- _Assigned task 1_:
Write out the part of the red ribbon article between "BBC North West later" and "posts referencing them.", inclusive.
- _Assigned task 2_:
Using the red ribbon article, decide whether each statement agrees with it, answering yes or no and quoting the words that decide it: (a) LGBT Foundation's letter went to Helen Thomas on Thursday. (b) BBC North West left the tweet up after apologizing. (c) LGBT Foundation is based in Manchester.

LGBT Foundation has written to the BBC in response to a news feature which aired on World AIDS Day which encouraged viewers to use red ribbons to remember the lives lost to Covid-19.
BBC North West posted a video on Twitter on Tuesday (December 1) encouraging people to pay tribute to victims of COVID-19 by tying a red ribbon around a tree.
The feature, which also aired on the BBC's North West Tonight programme, received immediate backlash from people who said the campaign was 'disrespectful' and 'insensitive'.
The red ribbon is popularly used as the universal symbol of awareness and support for people living with HIV and viewers added it was 'inappropriate' to suggest the idea on World AIDS Day.
BBC North West later deleted the tweet and posted an apology saying it 'understands why some people found it insensitive on World AIDS Day’.
BBC added they are no longer mentioning the ribbons as part of the project and have deleted all social media posts referencing them.
Rob Cookson, the Deputy Chief Executive of Manchester-based LGBT Foundation has now written directly to the BBC to express its ‘concern and shock’ over the feature.
The letter was sent to Helen Thomas, the Director of BBC England, on Thursday (December 3) and has since been shared online.
“The action by BBC North West has caused a lot of anger and upset," the letter stated.
"It has deeply affected people living with and communities affected by HIV.
“I appreciate that you have publicly said sorry, but I do not feel this apology goes far enough. It fails to recognise the scale and depth of anger and concern this has created for so many people and communities.
“I am therefore calling upon BBC North West to take some actions to clearly demonstrate your commitment to people living with and communities affected by HIV.
“Firstly, to make a much fuller apology which recognises the levels of upset and distress this has caused. Secondly, to commit to greater news coverage of HIV throughout 2021."
Carl Austin-Behan, LGBTQ+ Advisor to the Mayor of Greater Manchester, Andy Burnham, has also written to the BBC over the feature.
In his letter, which was also sent on Thursday, he said that the use of the red ribbon in the feature was 'in extremely poor taste'.
"Had you actually taken into account the meaning of the red ribbon?," Mr Austin-Behan wrote.
"If you had, then this is incredibly insensitive, and I am extremely disappointed.
"I did see a very poor apology once the tweet had been removed saying that you had been working closely with those who have lost loved ones to COVID.
"May I suggest that a stronger further apology is made. One that is heartfelt, genuine and sincere, which recognises the amount of hurt and distress this has caused to people living with and effected by HIV.
"I would also like to suggest that the BBC engages with various organisations and charities who can provide advice, knowledge and support around HIV to show your commitment to people living with and communities affected by HIV."
In response to the original Tree of Lives feature, a BBC spokesperson said: “We have apologised for the upset caused by the launch of this project on air and on social media.
“The timing on World Aids Day was wrong. We are working closely with families in the North West who have lost loved ones during the pandemic and it was never our intention to cause offence.”
A BBC spokesperson has confirmed to the M.E.N that they have received the LGBT Foundation's letter and will be reaching out to the charity directly.

(Records from a collection)
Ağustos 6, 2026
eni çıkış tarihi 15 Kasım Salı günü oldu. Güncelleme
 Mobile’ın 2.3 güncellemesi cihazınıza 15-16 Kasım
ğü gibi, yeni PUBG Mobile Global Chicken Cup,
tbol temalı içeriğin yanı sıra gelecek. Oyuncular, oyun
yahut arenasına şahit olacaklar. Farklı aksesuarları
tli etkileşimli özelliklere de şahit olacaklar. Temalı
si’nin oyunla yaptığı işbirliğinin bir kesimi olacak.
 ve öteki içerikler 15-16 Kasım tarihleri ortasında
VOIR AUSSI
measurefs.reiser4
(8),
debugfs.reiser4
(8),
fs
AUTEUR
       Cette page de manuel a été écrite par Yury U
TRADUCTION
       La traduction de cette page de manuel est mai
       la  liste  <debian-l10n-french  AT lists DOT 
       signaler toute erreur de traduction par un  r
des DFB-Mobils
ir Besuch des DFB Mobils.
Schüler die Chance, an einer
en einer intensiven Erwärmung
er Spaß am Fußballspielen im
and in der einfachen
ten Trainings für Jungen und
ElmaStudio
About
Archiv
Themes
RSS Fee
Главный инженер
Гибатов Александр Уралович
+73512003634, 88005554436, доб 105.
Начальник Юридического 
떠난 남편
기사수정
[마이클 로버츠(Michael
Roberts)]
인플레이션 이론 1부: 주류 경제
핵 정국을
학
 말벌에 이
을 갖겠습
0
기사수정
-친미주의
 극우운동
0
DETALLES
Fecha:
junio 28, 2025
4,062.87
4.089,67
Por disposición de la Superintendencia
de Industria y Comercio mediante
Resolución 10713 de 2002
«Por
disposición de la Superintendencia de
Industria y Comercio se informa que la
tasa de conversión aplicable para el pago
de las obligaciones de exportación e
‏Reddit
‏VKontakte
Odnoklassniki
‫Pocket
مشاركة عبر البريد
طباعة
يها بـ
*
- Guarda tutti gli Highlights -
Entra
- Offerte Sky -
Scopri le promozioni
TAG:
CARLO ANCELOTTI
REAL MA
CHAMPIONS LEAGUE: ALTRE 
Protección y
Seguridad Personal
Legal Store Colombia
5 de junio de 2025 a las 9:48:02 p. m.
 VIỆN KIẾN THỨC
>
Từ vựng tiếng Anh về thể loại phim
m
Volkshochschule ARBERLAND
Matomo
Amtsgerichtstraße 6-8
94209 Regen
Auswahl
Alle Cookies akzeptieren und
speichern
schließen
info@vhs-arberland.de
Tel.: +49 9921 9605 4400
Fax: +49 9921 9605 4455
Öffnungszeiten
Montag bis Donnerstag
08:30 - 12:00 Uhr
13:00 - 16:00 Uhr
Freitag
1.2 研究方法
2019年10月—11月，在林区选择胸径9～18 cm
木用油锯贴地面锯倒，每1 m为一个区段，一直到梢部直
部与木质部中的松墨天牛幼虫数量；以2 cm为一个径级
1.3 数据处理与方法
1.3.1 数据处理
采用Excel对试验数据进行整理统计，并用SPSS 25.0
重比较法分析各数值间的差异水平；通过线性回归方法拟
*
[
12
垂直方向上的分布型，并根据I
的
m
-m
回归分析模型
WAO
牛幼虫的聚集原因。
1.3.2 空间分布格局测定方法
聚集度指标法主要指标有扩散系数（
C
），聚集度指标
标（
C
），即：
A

- _Response area 1_:
BBC North West later deleted the tweet and posted an apology saying it 'understands why some people found it insensitive on World AIDS Day’.
BBC added they are no longer mentioning the ribbons as part of the project and have deleted all social media posts referencing them.

- _Response area 2_:
(a) Yes: "The letter was sent to Helen Thomas, the Director of BBC England, on Thursday (December 3)"
(b) No: "BBC North West later deleted the tweet and posted an apology"
(c) Yes: "Manchester-based LGBT Foundation"